Poco dopo l’inizio dell’ultimo giro, su un tratto di salita, si pianta letteralmente Van der Poel, colto probabilmente da una crisi di fame. L’olandese è quasi fermo e il gruppo, che pure era quasi un minuto dietro, lo riprende e lo stacca in un batter d’occhio.
A questo punto, considerando la superiorità numerica e le doti in volata, Trentin è indubbiamente il favorito numero uno e la tattica non può che essere quella di portare gli altri alla volata. Ovviamente Küng, che si sente battuto allo sprint, prova a forzare il ritmo staccando Moscon, che già al giro precedente era andato in difficoltà ma era riuscito stoicamente a rientrare. Sull’accelerazione del corridore elvetico anche Pedersen perde due metri, ma l’azione non prosegue ed il danese riesce a salvarsi. Gli ultimi chilometri sono di studio, visto l’ampio margine sul gruppo; nessuno vuole tirare e si arriva così fino ai 200 metri quando Trentin lancia lo sprint un po’ lungo e Pedersen che lo affianca, superandolo abbastanza agevolmente e andando a laurearsi campione del mondo, lasciando l’argento a Trentin e il bronzo a Küng.

(COMPITI DA SVOLGERE)
a: Nella cronaca della gara, a quanti metri dall'arrivo Trentin lancia lo sprint?
b: Elenca tutti i corridori nominati per cognome nella cronaca della gara.
I record non hanno alcun ruolo in questo esercizio.

(DATI FORNITI)
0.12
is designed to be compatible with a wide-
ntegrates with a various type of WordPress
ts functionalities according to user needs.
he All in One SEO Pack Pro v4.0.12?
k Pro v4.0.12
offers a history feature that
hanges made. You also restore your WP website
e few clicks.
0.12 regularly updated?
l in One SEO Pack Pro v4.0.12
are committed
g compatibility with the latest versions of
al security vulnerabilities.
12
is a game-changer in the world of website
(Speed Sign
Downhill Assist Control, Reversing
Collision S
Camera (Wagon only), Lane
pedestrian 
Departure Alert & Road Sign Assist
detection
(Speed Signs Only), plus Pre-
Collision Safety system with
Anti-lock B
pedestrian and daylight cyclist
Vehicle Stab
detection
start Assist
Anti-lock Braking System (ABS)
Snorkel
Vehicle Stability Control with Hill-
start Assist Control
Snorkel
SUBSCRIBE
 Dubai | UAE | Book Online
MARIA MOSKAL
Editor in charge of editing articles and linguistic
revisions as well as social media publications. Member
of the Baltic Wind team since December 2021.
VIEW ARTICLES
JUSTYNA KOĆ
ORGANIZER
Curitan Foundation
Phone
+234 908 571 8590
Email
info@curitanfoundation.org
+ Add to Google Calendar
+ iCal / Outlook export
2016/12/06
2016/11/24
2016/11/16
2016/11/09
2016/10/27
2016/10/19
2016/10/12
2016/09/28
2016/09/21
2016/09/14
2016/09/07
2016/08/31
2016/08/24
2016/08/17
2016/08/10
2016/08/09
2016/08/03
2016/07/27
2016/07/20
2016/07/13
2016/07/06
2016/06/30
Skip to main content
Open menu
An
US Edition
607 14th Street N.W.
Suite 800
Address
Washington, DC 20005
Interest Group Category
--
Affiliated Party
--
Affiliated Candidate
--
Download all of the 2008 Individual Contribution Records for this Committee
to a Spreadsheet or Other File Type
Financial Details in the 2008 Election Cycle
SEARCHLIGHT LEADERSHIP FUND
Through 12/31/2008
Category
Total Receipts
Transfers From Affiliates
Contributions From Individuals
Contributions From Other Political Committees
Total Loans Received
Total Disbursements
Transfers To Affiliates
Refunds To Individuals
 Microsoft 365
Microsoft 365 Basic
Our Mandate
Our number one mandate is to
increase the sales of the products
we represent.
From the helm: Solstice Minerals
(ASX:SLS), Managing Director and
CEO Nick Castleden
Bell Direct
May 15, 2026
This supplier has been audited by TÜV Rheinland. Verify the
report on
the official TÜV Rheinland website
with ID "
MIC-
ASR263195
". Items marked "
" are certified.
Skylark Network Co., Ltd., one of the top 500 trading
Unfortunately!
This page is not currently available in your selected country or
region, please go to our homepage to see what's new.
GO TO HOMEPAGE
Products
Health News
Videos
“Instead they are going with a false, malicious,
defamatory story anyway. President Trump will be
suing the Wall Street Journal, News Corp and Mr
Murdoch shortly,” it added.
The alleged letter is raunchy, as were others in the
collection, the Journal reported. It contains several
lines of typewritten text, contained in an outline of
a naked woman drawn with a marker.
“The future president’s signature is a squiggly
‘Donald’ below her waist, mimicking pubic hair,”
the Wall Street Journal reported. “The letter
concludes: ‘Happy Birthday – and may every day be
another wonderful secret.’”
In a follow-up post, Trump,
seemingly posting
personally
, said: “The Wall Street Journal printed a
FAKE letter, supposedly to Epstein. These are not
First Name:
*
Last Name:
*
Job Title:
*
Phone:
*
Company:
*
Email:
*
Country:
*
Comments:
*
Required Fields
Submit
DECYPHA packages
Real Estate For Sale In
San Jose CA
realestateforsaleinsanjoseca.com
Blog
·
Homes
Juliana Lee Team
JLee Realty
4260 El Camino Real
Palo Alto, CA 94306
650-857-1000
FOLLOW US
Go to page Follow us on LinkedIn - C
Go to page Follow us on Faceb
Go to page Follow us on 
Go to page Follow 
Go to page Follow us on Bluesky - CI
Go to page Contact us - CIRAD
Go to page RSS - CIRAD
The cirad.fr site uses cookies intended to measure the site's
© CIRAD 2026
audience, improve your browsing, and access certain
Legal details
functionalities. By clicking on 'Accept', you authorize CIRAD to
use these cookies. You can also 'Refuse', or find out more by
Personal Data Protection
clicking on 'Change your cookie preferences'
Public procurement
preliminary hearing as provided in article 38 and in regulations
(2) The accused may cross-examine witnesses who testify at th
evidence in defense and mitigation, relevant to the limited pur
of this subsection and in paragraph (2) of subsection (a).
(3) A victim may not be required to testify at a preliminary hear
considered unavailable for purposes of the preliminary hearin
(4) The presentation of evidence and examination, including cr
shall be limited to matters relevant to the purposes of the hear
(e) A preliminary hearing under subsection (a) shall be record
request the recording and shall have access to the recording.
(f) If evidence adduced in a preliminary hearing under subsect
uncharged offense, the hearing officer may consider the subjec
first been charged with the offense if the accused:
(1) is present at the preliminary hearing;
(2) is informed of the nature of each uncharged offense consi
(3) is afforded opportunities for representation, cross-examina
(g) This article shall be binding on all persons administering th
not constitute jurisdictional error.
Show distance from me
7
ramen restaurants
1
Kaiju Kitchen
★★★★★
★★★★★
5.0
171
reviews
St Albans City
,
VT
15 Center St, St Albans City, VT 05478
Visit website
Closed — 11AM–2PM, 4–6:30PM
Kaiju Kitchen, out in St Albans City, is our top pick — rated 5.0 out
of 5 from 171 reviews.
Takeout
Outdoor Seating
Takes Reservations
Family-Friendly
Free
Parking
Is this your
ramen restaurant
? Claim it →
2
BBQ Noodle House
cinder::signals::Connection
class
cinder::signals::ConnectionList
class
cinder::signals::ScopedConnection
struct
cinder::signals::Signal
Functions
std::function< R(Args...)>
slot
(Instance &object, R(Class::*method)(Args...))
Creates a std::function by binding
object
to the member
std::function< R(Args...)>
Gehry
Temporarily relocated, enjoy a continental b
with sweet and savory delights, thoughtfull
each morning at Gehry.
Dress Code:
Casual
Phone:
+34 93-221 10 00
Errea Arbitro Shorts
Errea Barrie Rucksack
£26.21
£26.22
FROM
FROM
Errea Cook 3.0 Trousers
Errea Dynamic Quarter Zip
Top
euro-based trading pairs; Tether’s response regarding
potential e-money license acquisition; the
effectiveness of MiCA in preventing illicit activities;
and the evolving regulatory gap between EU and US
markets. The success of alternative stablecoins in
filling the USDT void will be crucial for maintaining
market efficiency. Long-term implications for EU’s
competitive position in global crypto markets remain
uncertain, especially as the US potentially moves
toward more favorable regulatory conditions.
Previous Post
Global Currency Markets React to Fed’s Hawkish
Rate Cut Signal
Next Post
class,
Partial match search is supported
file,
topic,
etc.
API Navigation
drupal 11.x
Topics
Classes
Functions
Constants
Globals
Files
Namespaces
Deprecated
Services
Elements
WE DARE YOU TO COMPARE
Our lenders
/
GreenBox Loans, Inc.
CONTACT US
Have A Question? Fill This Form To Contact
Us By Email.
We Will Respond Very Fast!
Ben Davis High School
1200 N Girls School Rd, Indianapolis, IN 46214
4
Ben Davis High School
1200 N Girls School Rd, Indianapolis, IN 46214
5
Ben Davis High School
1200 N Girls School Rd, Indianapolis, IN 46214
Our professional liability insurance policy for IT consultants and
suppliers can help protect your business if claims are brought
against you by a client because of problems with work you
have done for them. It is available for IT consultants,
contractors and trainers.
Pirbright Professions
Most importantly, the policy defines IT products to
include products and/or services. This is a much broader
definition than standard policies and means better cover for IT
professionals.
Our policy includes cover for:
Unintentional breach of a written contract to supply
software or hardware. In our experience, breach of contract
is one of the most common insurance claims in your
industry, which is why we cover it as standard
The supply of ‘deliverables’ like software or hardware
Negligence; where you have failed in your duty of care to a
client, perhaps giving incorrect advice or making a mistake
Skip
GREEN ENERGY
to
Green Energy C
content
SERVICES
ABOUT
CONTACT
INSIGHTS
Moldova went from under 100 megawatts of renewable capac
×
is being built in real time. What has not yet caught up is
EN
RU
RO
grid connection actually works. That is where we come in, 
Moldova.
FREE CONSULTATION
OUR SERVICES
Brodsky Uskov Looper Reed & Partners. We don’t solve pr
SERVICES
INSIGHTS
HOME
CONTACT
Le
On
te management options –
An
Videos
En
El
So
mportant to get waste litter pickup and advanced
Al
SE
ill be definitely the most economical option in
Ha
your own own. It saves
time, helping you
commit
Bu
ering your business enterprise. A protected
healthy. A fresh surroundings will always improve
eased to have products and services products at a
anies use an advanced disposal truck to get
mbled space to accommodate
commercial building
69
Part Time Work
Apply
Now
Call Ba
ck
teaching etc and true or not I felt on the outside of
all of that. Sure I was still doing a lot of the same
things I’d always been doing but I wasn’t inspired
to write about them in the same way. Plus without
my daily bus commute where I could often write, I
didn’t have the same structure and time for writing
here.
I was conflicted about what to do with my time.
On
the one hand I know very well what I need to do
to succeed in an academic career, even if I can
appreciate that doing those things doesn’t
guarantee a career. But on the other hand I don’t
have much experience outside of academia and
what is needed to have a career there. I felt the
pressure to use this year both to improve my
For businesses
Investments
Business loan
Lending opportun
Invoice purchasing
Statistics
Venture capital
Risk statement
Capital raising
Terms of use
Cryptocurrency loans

(SOLUZIONI)
a: Ai 200 metri.

b: Van der Poel, Trentin, Küng, Moscon, Pedersen